How can you have pages on how to cook a diner hamburger? You take a ladle of melted fat from the container on the back of the griddle and slosh it on the griddle. The you take a patty out of the giant hamburger patty sack you got from your supplier and slap it on the hot side of griddle. Put butter (or oleo) a hamburger bun and put it on the cool side of the griddle to toast. You flip the patty. Then take the bun and put a smear of mayo on the bottom half. You arrange some lettuce, slice of tomato, slice of onion (all from their pre-prepared bins) on the plate or on the other side of the bun, depending on how the manager wants it set up. Flip the patty onto the lower half of the bun, then put bun and patty on the plate. Add some pickle. As you put the plate on shelf for the waitress, bellow “Order Up” and put the order slip beside the plate. At no time do you actually check to see how things cooked. It is all timing and routine.
On April 6, 2011 at 6:04 pm Sierra said...
Actually, I agree with Jill on all of her points, but cooking is my exception for number 3. If you’re describing how to make a delicious dish, I will not only keep reading, I will take notes so that I can try to make it myself later. Especially if you write food so well that it’s almost porn and I end up craving whatever it is.

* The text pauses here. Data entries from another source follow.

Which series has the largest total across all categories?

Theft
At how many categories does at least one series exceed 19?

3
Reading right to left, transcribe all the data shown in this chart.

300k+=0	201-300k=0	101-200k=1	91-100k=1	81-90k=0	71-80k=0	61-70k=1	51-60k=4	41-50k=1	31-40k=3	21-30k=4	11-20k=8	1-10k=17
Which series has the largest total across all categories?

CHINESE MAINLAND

And Jenny, you write the best food porn out there. Every time I read Agnes and the Hitman, I have to go make pancakes or an omelette. Maybe This Time causes banana bread and cookies to spontaneously appear in my kitchen.
On April 6, 2011 at 5:07 pm Brussel Sprout said...

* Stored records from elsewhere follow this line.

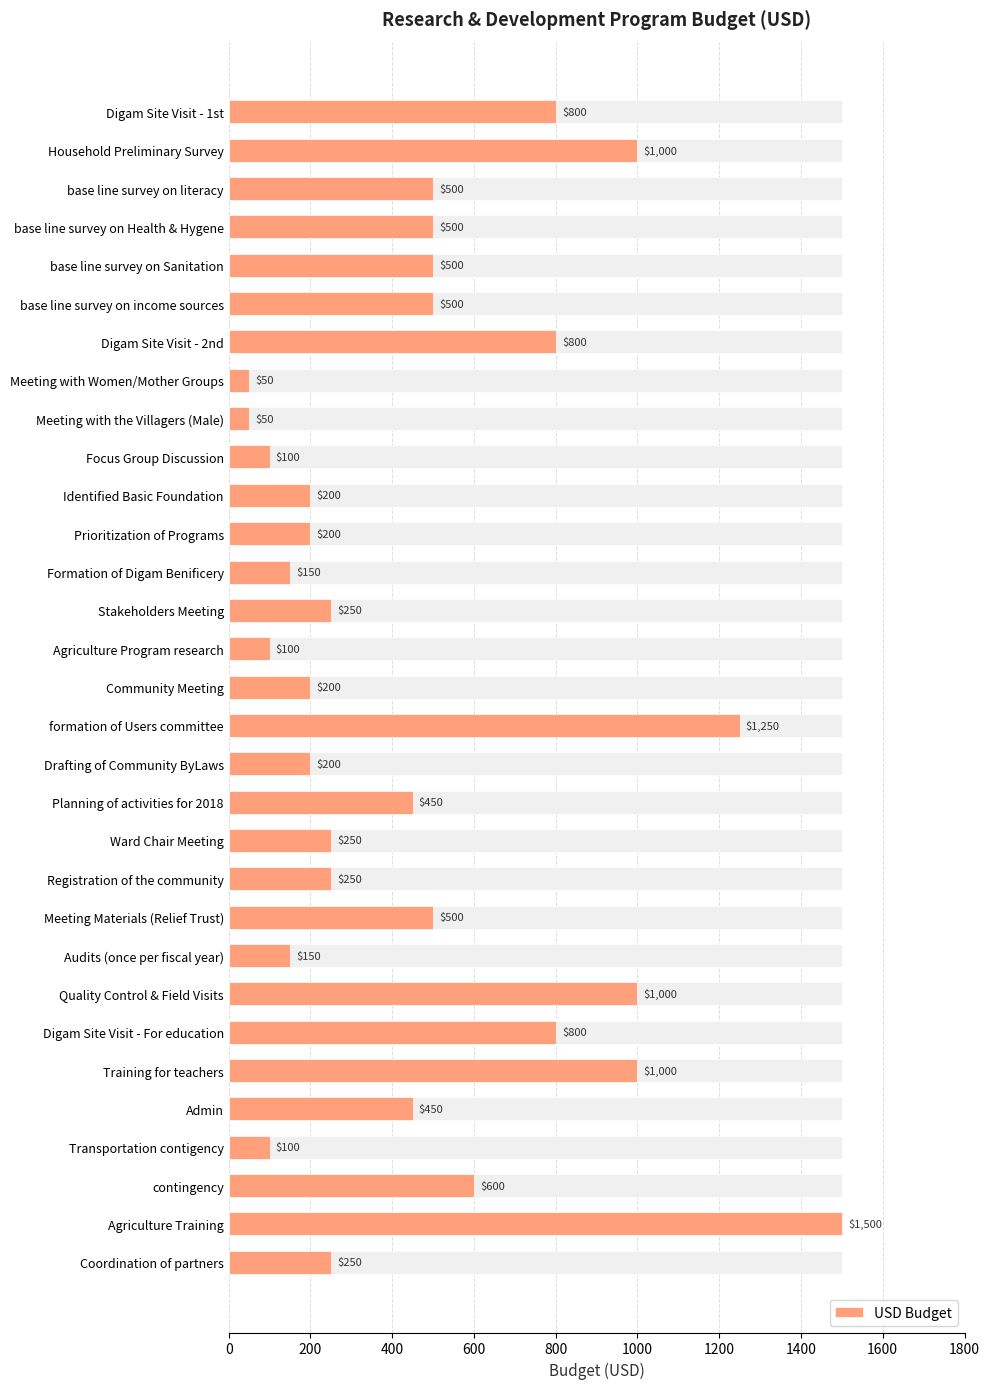

What is the sum of the values at Community Meeting and Agriculture Program research?

300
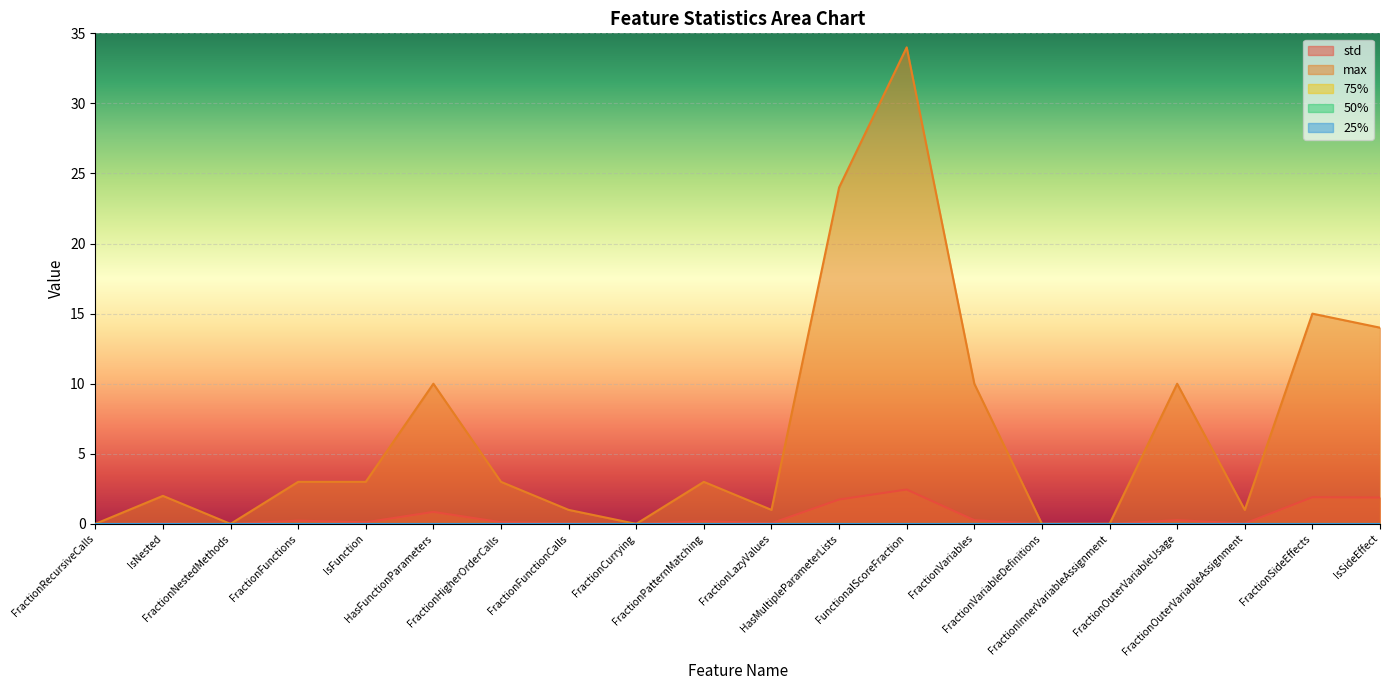

Where is the first local maximum for max?

IsNested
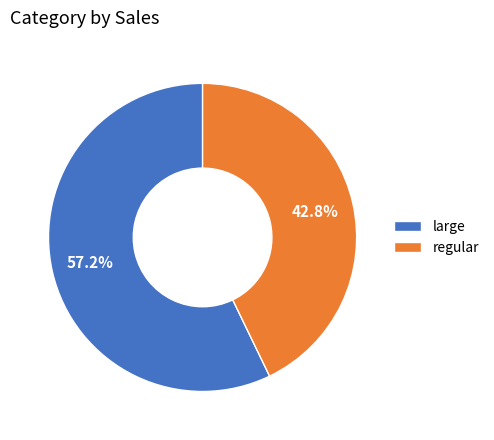

Which category has the smallest portion of the pie?

regular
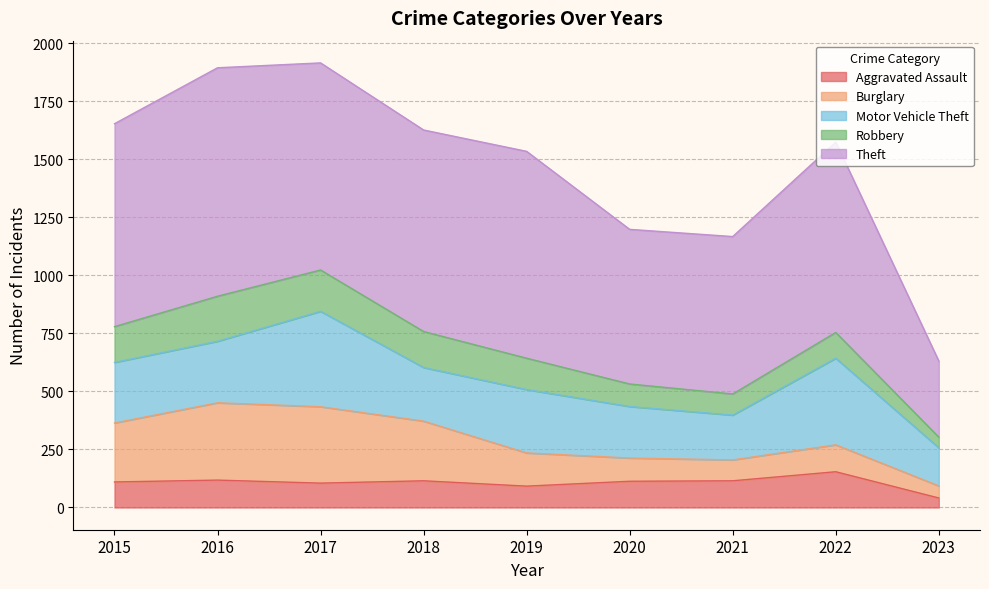

At which label is Robbery closest to 120?

2022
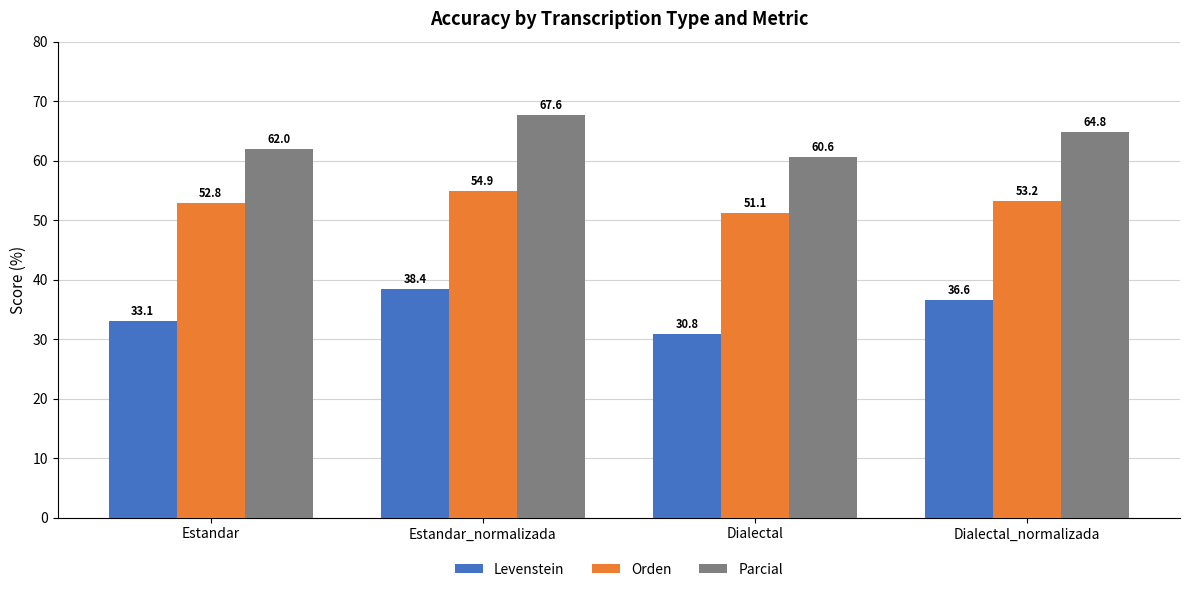

How many bars are there in total?

12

Just want to second Anna on the Dunnett front. The woman was amazing. I remember reading the Lymond series for the first time. I was in love with Lymond, I read those books every second I could escape from work/life, and as soon as I finished the series, I re-read them all. And I still love them. They would break deals re many of the comments, but she’s a wonderful world-builder and every single thing counts.
I’m reading a book I love at the moment and am drawing it out because I could eat it up in one gulp. It’s Peter Carey’s Parrot and Olivier in America, and so far, it is wonderful. It has some of the dealbreakers listed, e.g. literary, descriptive, and full of ideas of the author’s that he wants to explore and share.
I’d also say another literary novel that I loved and found very romantic (tho’ not HEA) was David Mitchell’s The 1000 Autumns of Jacob de Zoet. Definitely lots of description, but every single word contributes to the world and it’s like a beautifully made play/movie because everything matters.
I don’t mind sad endings, so long as they are the right ending for the characters. Too often I read romances where I think, meh, the people weren’t real, the situation wasn’t real, and the ending isn’t real. I close the book and the characters flop over like someone left a cut-out of Capt Jean Luc Picard in the rain and it collapsed all over a Klingon cut-out. Bah.
On April 6, 2011 at 5:17 pm Lora said...
Dealbreakers (in no order):
Atrocities against children (e.g. child rape and strangulation in Falling Angels…I just CAN’T STAND IT)
Lengthy detailed descriptions of bla-diddy-bla-bla-bla (e.g. The House at Riverton–excellent writer, I don’t have the patience is all)
On April 6, 2011 at 7:16 pm erin said...
Thank you!!! I’m the kid sis in the corner easedropping and then tugging on your pants “WhAT? What was that?”
Your devoted Crusieverse lurker
On April 6, 2011 at 10:06 pm Dee said...
I didn’t have time to read everyone’s comments, so sorry if this is a repeat. I only have two deal breakers. One, I get bored. Sometimes the author could’ve done something about it, sometimes not. Either way, the book is going. Two, the author didn’t follow his or her own rules. This one drives me insane. I cannot get past it, mainly because it’s completely avoidable. Follow the rules you made.
On April 7, 2011 at 4:13 am Jenny said...
Whoa, the answers are showing up in the wrong places again. I think we sprained the blog again.